(Beginning of Data under study)

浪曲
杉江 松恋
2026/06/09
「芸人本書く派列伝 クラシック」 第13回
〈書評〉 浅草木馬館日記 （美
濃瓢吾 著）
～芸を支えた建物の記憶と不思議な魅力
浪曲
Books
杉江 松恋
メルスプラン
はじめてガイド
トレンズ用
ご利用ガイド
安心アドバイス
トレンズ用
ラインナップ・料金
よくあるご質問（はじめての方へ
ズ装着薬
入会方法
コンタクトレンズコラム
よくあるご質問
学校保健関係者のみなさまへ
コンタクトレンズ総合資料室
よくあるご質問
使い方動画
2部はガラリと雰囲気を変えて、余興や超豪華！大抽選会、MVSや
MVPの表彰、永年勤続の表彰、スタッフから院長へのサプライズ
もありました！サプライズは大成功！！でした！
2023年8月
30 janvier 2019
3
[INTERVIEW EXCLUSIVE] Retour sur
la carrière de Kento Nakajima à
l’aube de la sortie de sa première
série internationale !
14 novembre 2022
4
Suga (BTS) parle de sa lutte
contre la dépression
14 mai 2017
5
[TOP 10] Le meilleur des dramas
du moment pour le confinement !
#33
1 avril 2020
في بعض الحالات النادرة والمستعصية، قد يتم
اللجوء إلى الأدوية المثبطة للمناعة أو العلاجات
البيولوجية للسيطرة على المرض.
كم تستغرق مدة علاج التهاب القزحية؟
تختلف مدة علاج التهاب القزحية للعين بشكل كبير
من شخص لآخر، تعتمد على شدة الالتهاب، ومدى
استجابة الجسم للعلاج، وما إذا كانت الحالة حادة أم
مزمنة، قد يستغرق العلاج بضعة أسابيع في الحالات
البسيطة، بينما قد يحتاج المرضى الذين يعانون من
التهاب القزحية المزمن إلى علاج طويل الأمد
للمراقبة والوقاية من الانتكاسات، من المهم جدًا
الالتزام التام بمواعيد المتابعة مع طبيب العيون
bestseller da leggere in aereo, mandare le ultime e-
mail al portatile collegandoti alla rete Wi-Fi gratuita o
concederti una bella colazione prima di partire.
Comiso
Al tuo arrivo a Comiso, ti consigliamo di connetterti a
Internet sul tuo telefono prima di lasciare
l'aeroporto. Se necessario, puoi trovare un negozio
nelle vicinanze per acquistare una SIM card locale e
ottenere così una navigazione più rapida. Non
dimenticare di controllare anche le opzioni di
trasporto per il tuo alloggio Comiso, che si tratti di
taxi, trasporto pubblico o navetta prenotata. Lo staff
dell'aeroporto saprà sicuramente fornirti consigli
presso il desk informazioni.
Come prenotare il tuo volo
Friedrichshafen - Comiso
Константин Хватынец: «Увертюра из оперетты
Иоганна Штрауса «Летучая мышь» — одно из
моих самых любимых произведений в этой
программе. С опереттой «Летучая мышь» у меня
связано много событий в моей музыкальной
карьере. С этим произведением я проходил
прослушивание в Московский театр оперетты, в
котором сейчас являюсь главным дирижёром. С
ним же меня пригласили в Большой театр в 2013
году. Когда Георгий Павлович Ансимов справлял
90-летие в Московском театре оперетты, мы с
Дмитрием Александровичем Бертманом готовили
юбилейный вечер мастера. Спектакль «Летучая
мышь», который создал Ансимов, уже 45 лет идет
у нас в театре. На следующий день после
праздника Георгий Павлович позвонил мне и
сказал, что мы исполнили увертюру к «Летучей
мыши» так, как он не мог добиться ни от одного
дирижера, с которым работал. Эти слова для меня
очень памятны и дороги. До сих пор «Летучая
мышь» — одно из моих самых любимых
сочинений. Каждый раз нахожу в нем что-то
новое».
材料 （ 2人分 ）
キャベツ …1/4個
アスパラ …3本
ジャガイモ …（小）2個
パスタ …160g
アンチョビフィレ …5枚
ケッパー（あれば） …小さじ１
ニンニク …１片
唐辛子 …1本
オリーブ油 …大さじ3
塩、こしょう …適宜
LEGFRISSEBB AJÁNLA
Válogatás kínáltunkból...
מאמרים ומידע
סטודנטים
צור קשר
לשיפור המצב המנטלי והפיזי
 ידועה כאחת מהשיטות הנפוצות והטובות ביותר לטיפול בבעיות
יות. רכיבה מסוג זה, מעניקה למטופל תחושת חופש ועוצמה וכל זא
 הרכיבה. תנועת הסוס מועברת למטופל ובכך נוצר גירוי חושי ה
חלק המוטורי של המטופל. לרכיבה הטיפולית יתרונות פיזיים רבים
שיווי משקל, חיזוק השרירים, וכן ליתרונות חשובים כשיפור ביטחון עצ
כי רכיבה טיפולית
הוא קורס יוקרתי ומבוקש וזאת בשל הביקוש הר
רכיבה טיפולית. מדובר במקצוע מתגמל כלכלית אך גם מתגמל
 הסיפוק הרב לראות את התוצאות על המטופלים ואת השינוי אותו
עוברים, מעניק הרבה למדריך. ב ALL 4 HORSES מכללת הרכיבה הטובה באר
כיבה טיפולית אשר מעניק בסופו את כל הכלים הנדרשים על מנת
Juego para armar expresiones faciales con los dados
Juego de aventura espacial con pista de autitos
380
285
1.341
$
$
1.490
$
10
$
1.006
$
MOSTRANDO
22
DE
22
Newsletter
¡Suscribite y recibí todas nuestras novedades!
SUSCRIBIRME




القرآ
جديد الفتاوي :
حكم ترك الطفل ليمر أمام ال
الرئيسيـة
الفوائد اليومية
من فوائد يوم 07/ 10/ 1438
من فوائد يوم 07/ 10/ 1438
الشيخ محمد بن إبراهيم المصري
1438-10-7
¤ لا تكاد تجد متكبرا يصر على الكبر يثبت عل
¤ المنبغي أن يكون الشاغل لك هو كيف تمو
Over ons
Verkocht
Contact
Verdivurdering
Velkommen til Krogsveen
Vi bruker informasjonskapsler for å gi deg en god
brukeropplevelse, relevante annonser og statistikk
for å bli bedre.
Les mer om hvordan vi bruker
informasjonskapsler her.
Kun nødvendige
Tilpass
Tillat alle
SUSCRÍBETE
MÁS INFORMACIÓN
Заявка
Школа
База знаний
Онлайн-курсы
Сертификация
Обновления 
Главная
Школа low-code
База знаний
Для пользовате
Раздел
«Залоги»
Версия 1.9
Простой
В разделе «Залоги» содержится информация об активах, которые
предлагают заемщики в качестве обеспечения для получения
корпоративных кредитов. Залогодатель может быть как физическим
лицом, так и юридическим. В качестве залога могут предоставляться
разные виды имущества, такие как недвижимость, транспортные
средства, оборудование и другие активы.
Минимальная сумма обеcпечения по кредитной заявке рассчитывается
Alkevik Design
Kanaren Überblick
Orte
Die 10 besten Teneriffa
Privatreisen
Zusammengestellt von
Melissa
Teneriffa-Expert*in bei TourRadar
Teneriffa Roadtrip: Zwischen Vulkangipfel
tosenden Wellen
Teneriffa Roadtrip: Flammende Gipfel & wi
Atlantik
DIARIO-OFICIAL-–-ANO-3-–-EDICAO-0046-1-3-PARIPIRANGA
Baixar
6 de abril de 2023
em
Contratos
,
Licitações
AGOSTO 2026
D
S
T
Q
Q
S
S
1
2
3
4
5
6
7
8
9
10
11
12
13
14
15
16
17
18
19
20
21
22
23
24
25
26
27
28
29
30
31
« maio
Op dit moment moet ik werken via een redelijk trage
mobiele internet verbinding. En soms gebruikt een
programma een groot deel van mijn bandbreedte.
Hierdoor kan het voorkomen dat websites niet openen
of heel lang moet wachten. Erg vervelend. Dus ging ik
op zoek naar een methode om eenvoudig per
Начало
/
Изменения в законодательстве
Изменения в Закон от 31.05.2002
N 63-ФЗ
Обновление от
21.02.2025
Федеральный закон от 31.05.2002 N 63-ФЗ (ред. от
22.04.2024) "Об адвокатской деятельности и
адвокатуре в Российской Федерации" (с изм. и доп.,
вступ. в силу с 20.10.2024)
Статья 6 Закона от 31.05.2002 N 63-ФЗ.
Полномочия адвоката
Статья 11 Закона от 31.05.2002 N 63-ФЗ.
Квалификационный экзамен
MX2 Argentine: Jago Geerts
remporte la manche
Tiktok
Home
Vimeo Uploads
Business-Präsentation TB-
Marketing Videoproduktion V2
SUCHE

(End of Data under study)

Task directions:
Select each line of the records above that contains the word "moet", and reproduce those lines in full.

Exercise solution:
Op dit moment moet ik werken via een redelijk trage
of heel lang moet wachten. Erg vervelend. Dus ging ik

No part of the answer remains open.